BY ANGELA DAIDONE
NEWJERSEYNEWSROOM.COM
For decades, baby aspirin – that which is usually 81mg in strength – has been touted as the best daily treatment for preventing a heart attack or stroke. And for decades, patients have heeded their doctors’ advice: nearly a third of middle-aged Americans regularly take a baby aspirin daily. But new research shows that the daily aspirin regimen may not be healthy for everyone and may, in fact, be doing more harm than good.
According to an article in the New York Times, researchers in London last week reported they had analyzed random studies of aspirin use of more than 100,000 participants in the United States, Europe and Japan.
While the study results showed that regular aspirin users were 10 percent less likely to have any type of heart event and 20 percent less likely to have a nonfatal heart attack, other risks outweighed the positives.
Regular aspirin users were about 30 percent more likely to have serious gastrointestinal bleeding.
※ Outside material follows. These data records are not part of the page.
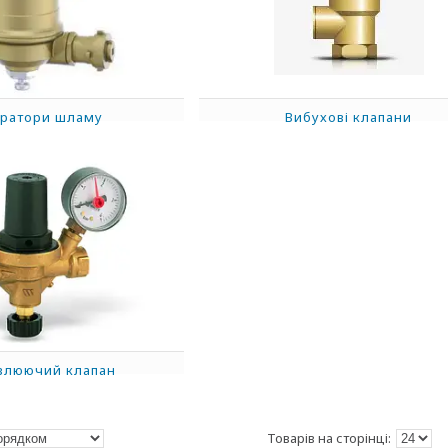
ратори шламу
Вибухові клапани
влюючий клапан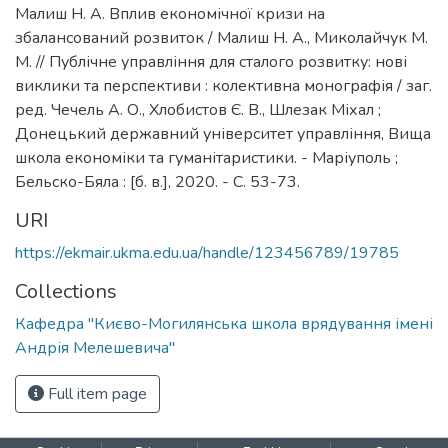
Малиш Н. А. Вплив економічної кризи на
збалансований розвиток / Малиш Н. А., Миколайчук М.
М. // Публічне управління для сталого розвитку: нові
виклики та перспективи : колективна монографія / заг.
ред. Чечель А. О., Хлобистов Є. В., Шлезак Міхал ;
Донецький державний університет управління, Вища
школа економіки та гуманітаристики. - Маріуполь ;
Бельско-Бяла : [б. в.], 2020. - С. 53-73.
URI
https://ekmair.ukma.edu.ua/handle/123456789/19785
Collections
Кафедра "Києво-Могилянська школа врядування імені
Андрія Мелешевича"
Full item page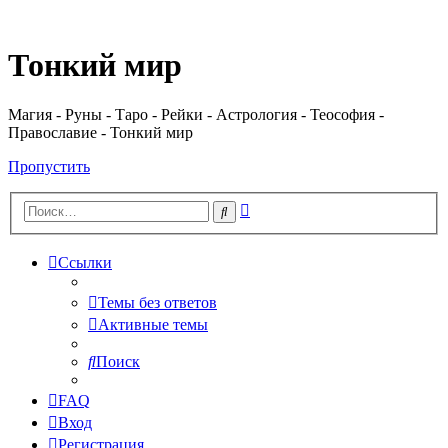
Регистрация
Тонкий мир
Магия - Руны - Таро - Рейки - Астрология - Теософия -
Православие - Тонкий мир
Пропустить
Расширенный
Поиск
поиск
Ссылки
Темы без ответов
Активные темы
Поиск
FAQ
Вход
Р
е
г
и
с
т
р
а
ц
и
я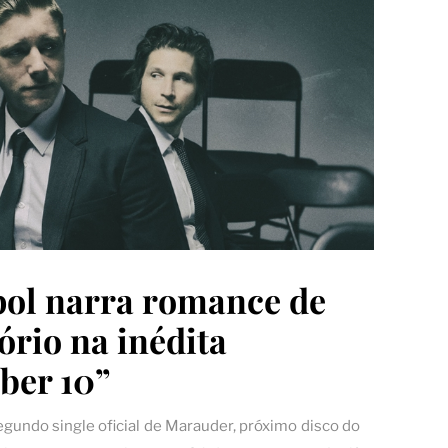
pol narra romance de
ório na inédita
ber 10”
egundo single oficial de Marauder, próximo disco do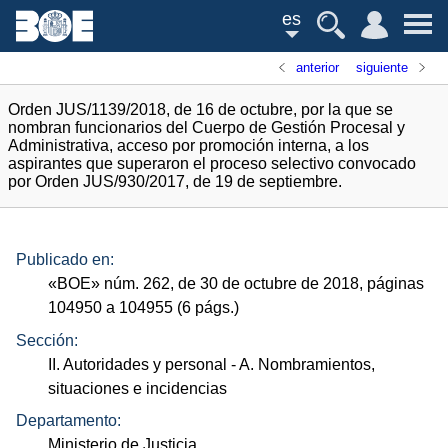
es
anterior
siguiente
Orden JUS/1139/2018, de 16 de octubre, por la que se
nombran funcionarios del Cuerpo de Gestión Procesal y
Administrativa, acceso por promoción interna, a los
aspirantes que superaron el proceso selectivo convocado
por Orden JUS/930/2017, de 19 de septiembre.
Publicado en:
«
BOE
»
núm.
262, de 30 de octubre de 2018, páginas
104950 a 104955 (6
págs.
)
Sección:
II. Autoridades y personal
- A. Nombramientos,
situaciones e incidencias
Departamento:
Ministerio de Justicia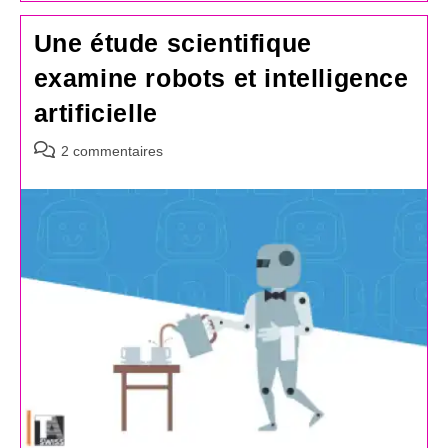
Une étude scientifique
examine robots et intelligence
artificielle
Commentaires
2 commentaires
de
la
publication :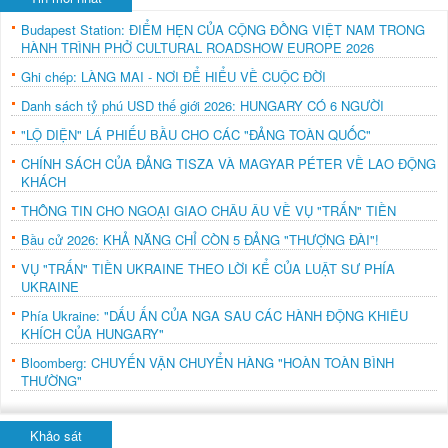
Budapest Station: ĐIỂM HẸN CỦA CỘNG ĐỒNG VIỆT NAM TRONG
HÀNH TRÌNH PHỞ CULTURAL ROADSHOW EUROPE 2026
Ghi chép: LÀNG MAI - NƠI ĐỂ HIỂU VỀ CUỘC ĐỜI
Danh sách tỷ phú USD thế giới 2026: HUNGARY CÓ 6 NGƯỜI
"LỘ DIỆN" LÁ PHIẾU BẦU CHO CÁC "ĐẢNG TOÀN QUỐC"
CHÍNH SÁCH CỦA ĐẢNG TISZA VÀ MAGYAR PÉTER VỀ LAO ĐỘNG
KHÁCH
THÔNG TIN CHO NGOẠI GIAO CHÂU ÂU VỀ VỤ "TRẤN" TIỀN
Bầu cử 2026: KHẢ NĂNG CHỈ CÒN 5 ĐẢNG "THƯỢNG ĐÀI"!
VỤ "TRẤN" TIỀN UKRAINE THEO LỜI KỂ CỦA LUẬT SƯ PHÍA
UKRAINE
Phía Ukraine: "DẤU ẤN CỦA NGA SAU CÁC HÀNH ĐỘNG KHIÊU
KHÍCH CỦA HUNGARY"
Bloomberg: CHUYẾN VẬN CHUYỂN HÀNG "HOÀN TOÀN BÌNH
THƯỜNG"
Khảo sát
And although some researchers previously suggested that regular aspirin use could prevent cancer, the new data showed no such benefit.
For every 162 people who took daily aspirin, the drug prevented one nonfatal heart attack but caused about two serious bleeding episodes, the research determined.
Among men who have had a heart attack, daily aspirin use can lower the risk of a second cardiac event by as much as 30 percent. Research also shows that aspirin reduces the risk of a recurrence of stroke from blood clots in women.
However, the U.S. Preventive Services Task Force and other national health groups suggest a course of aspirin therapy should be decided case by case, and patients, especially those with family history of heart disease, should discuss the risks and benefits with their physicians.